The news conference’s timing — a day before state Rep. Alan Williams, D-Tallahassee, gets a hearing on his bill to repeal “stand your ground” — showed Democrats have confused messages, Gaetz said.

“House Democrats have found themselves on the wrong side of the issue,” he told reporters.

The hearing on Williams’ bill, HB 4003, is scheduled to begin at 3 p.m. Thursday.

At the news conference, Thurston said House Democrats are focusing on Senate efforts to fix what Democrats consider flaws in the law, passed it in 2005 and signed by then-Gov. Jeb Bush.

A Senate bill sponsored by state Sen. David Simmons, R-Altamonte Springs, and Senate Minority Leader Chris Smith, D-Fort Lauderdale, aims to clarify some provisions, including new requirements for standards for neighborhood watch groups and definitions allowing the initial aggressor in a confrontation to use it as a defense.

The law has been a lightning rod for the state, especially after Sanford resident George Zimmerman was acquitted in July of killing teenager Trayvon Martin during a confrontation in 2011. While Zimmerman didn’t use “stand your ground” as a defense, the shooting galvanized liberals in an attack on gun laws in Florida and across the nation.

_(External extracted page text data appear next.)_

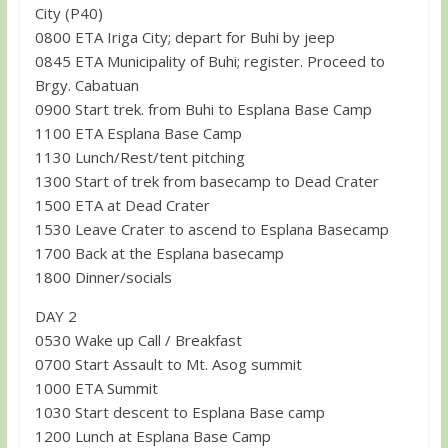
City (P40)
0800 ETA Iriga City; depart for Buhi by jeep
0845 ETA Municipality of Buhi; register. Proceed to
Brgy. Cabatuan
0900 Start trek. from Buhi to Esplana Base Camp
1100 ETA Esplana Base Camp
1130 Lunch/Rest/tent pitching
1300 Start of trek from basecamp to Dead Crater
1500 ETA at Dead Crater
1530 Leave Crater to ascend to Esplana Basecamp
1700 Back at the Esplana basecamp
1800 Dinner/socials
DAY 2
0530 Wake up Call / Breakfast
0700 Start Assault to Mt. Asog summit
1000 ETA Summit
1030 Start descent to Esplana Base camp
1200 Lunch at Esplana Base Camp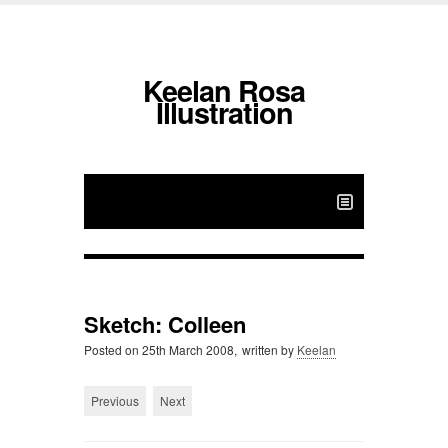
Keelan Rosa
Illustration
Sketch: Colleen
Posted on
25th March 2008,
written by
Keelan
Previous
Next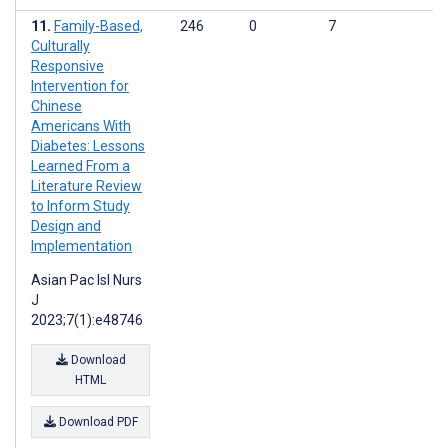
Family-Based,
246
0
7
Culturally
Responsive
Intervention for
Chinese
Americans With
Diabetes: Lessons
Learned From a
Literature Review
to Inform Study
Design and
Implementation
Asian Pac Isl Nurs
J
2023;7(1):e48746
Download
HTML
Download PDF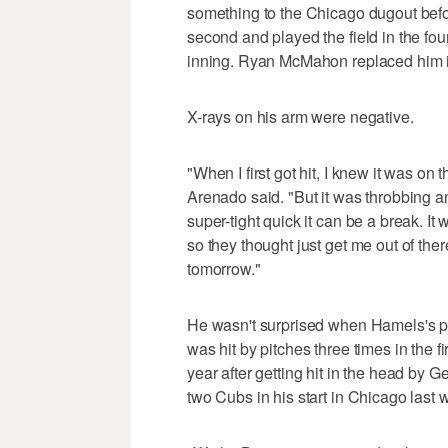
something to the Chicago dugout before
second and played the field in the fou
inning. Ryan McMahon replaced him in t
X-rays on his arm were negative.
"When I first got hit, I knew it was on
Arenado said. "But it was throbbing an
super-tight quick it can be a break. It
so they thought just get me out of the
tomorrow."
He wasn't surprised when Hamels's pit
was hit by pitches three times in the f
year after getting hit in the head by
two Cubs in his start in Chicago last 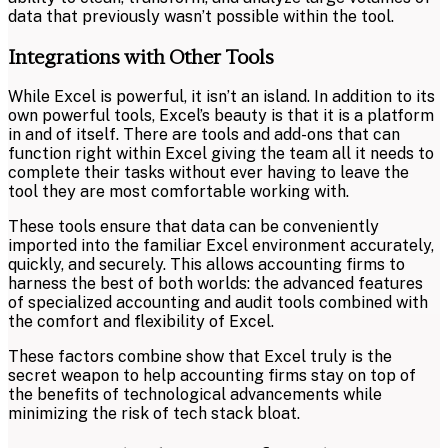
data that previously wasn’t possible within the tool.
Integrations with Other Tools
While Excel is powerful, it isn’t an island. In addition to its
own powerful tools, Excel’s beauty is that it is a platform
in and of itself. There are tools and add-ons that can
function right within Excel giving the team all it needs to
complete their tasks without ever having to leave the
tool they are most comfortable working with.
These tools ensure that data can be conveniently
imported into the familiar Excel environment accurately,
quickly, and securely. This allows accounting firms to
harness the best of both worlds: the advanced features
of specialized accounting and audit tools combined with
the comfort and flexibility of Excel.
These factors combine show that Excel truly is the
secret weapon to help accounting firms stay on top of
the benefits of technological advancements while
minimizing the risk of tech stack bloat.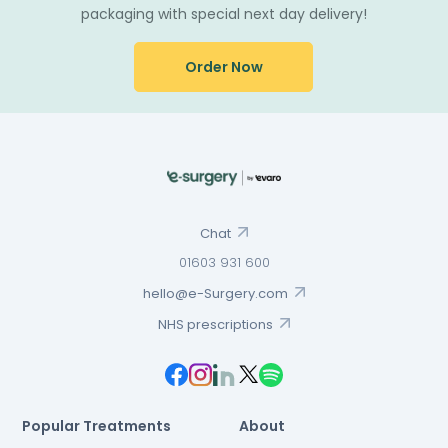
packaging with special next day delivery!
Order Now
Chat
01603 931 600
hello@e-Surgery.com
NHS prescriptions
Popular Treatments
About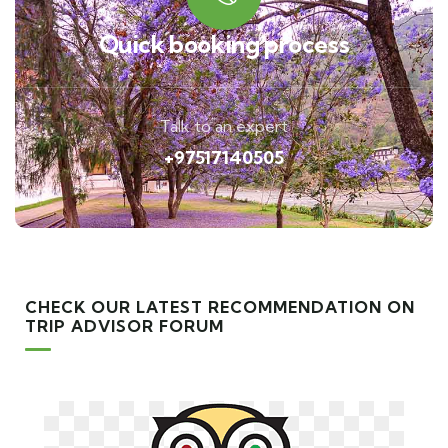
Quick booking process
Talk to an expert
+97517140505
CHECK OUR LATEST RECOMMENDATION ON
TRIP ADVISOR FORUM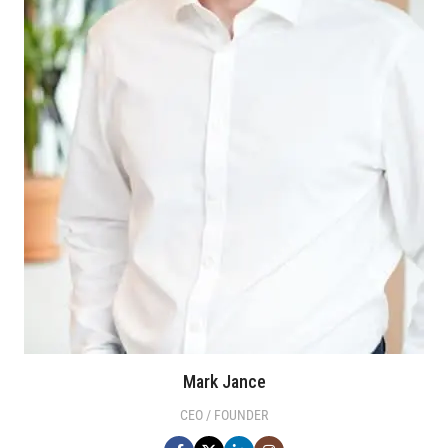
Mark Jance
CEO / FOUNDER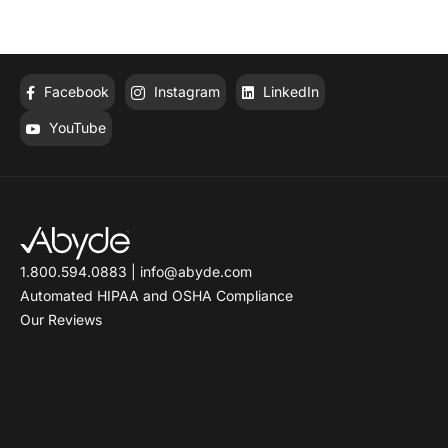
Facebook
Instagram
LinkedIn
YouTube
1.800.594.0883
|
info@abyde.com
Automated HIPAA and OSHA Compliance
Our Reviews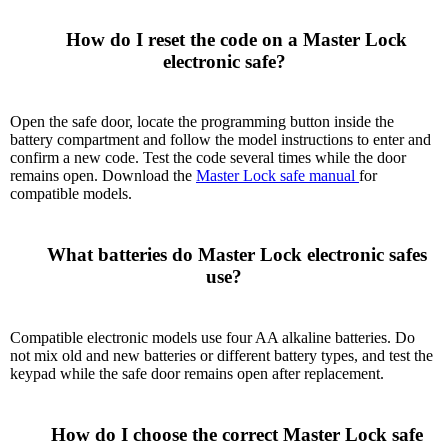
      How do I reset the code on a Master Lock 
electronic safe?

Open the safe door, locate the programming button inside the
battery compartment and follow the model instructions to enter and
confirm a new code. Test the code several times while the door
remains open. Download the
Master Lock safe manual
for
compatible models.
      What batteries do Master Lock electronic safes 
use?

Compatible electronic models use four AA alkaline batteries. Do
not mix old and new batteries or different battery types, and test the
keypad while the safe door remains open after replacement.
      How do I choose the correct Master Lock safe 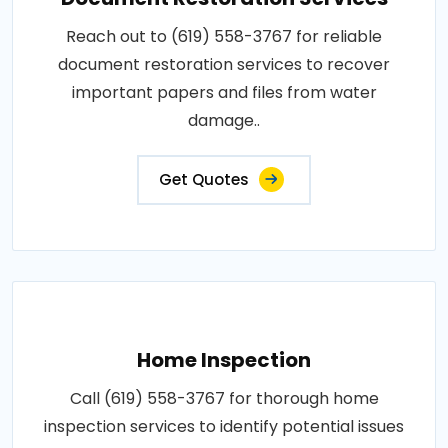
Reach out to (619) 558-3767 for reliable
document restoration services to recover
important papers and files from water
damage..
Get Quotes
Home Inspection
Call (619) 558-3767 for thorough home
inspection services to identify potential issues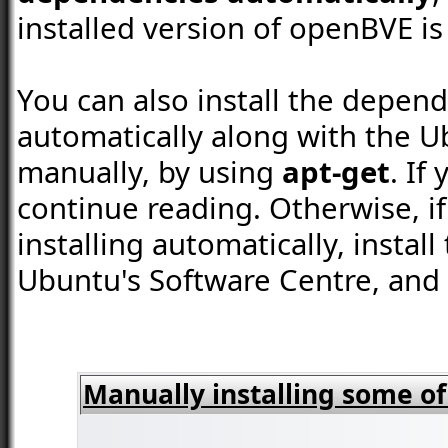
installed version of openBVE is 
You can also install the depend
automatically along with the U
manually, by using
apt-get
. If
continue reading. Otherwise, 
installing automatically, instal
Ubuntu's Software Centre, and
Manually installing some o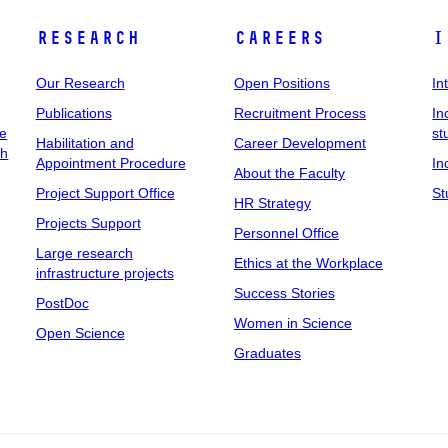
Research
Careers
I
Our Research
Open Positions
In
Publications
Recruitment Process
In
ee
st
Habilitation and
Career Development
ch
Appointment Procedure
In
About the Faculty
Project Support Office
St
HR Strategy
Projects Support
Personnel Office
Large research
Ethics at the Workplace
infrastructure projects
Success Stories
PostDoc
Women in Science
Open Science
Graduates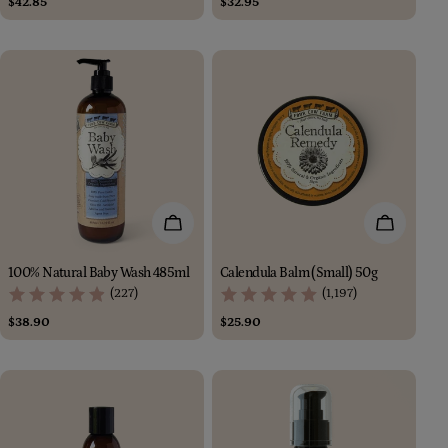
Regular
$42.85
Regular
$32.95
price
price
Add To Cart
Add To Car
100% Natural Baby Wash 485ml
Calendula Balm (Small) 50g
(227)
(1,197)
Regular
$38.90
Regular
$25.90
price
price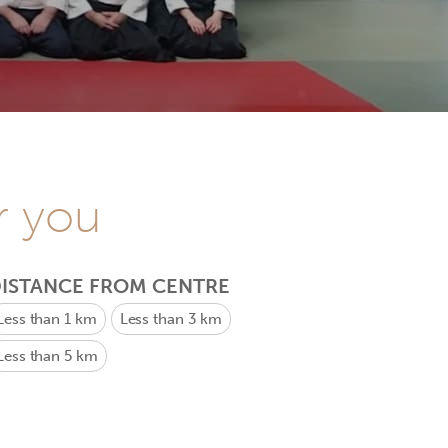
r you
ISTANCE FROM CENTRE
Less than 1 km
Less than 3 km
Less than 5 km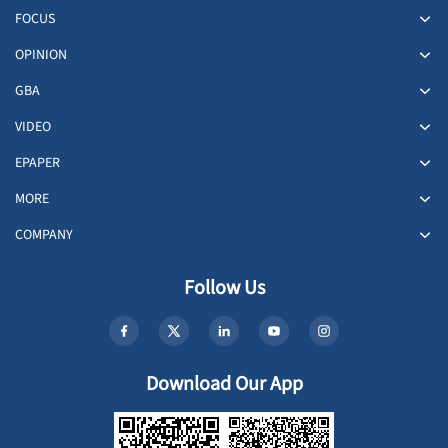
FOCUS
OPINION
GBA
VIDEO
EPAPER
MORE
COMPANY
Follow Us
Download Our App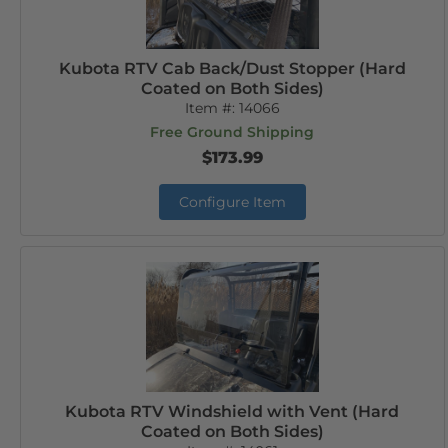
Kubota RTV Cab Back/Dust Stopper (Hard
Coated on Both Sides)
Item #:
14066
Free Ground Shipping
$173.99
Configure Item
Kubota RTV Windshield with Vent (Hard
Coated on Both Sides)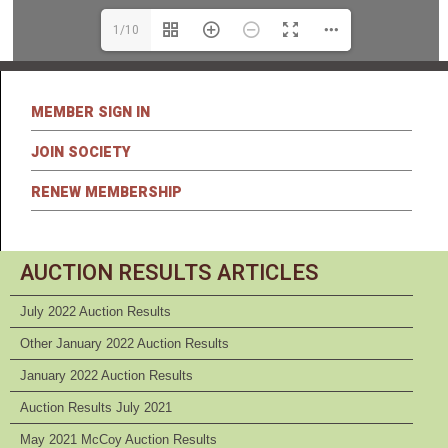
1/10
MEMBER SIGN IN
JOIN SOCIETY
RENEW MEMBERSHIP
AUCTION RESULTS ARTICLES
July 2022 Auction Results
Other January 2022 Auction Results
January 2022 Auction Results
Auction Results July 2021
May 2021 McCoy Auction Results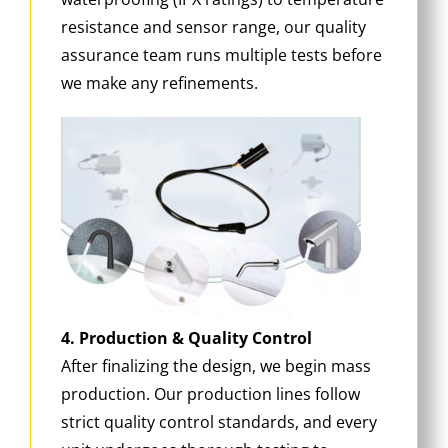
resistance and sensor range, our quality
assurance team runs multiple tests before
we make any refinements.
4. Production & Quality Control
After finalizing the design, we begin mass
production. Our production lines follow
strict quality control standards, and every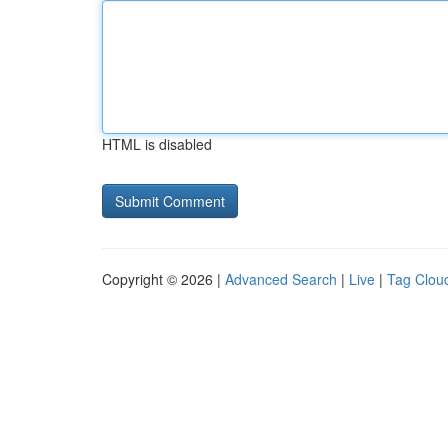
HTML is disabled
Copyright © 2026 |
Advanced Search
|
Live
|
Tag Clou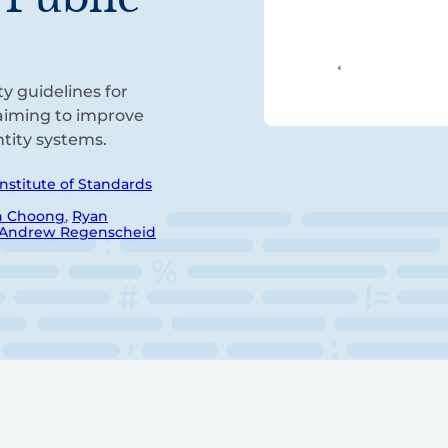
ty guidelines for
 aiming to improve
entity systems.
Institute of Standards
n Choong
,
Ryan
Andrew Regenscheid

Wednesday’s news conference, Thurston said, was intended to push the party to make fine-tuning the law a priority, not act as a “big photo op for what’s going to happen tomorrow.”

“What is it state attorneys and sheriffs want?” he said. “What would be able to let us not be in a Wild West situation?”

Those answers aren’t likely to come from a hearing based on repealing the law in a Legislature dominated by Republicans who favor it, he said.

“We don’t know exactly what they’re  going to do” at the subcommittee hearing, Thurston said. “Probably not going to do one damn thing.”

Gaetz said the subcommittee would give the repeal bill the hearing it deserves.

“My job is to put bills on the agenda that are worthy of debate,” he said.

But that doesn’t mean any repeal effort is going anywhere.

“The Wild, Wild West was Florida before the ‘stand your ground’ law,” Gaetz said. “The people of Florida don’t want to see ‘stand your ground’ repealed.”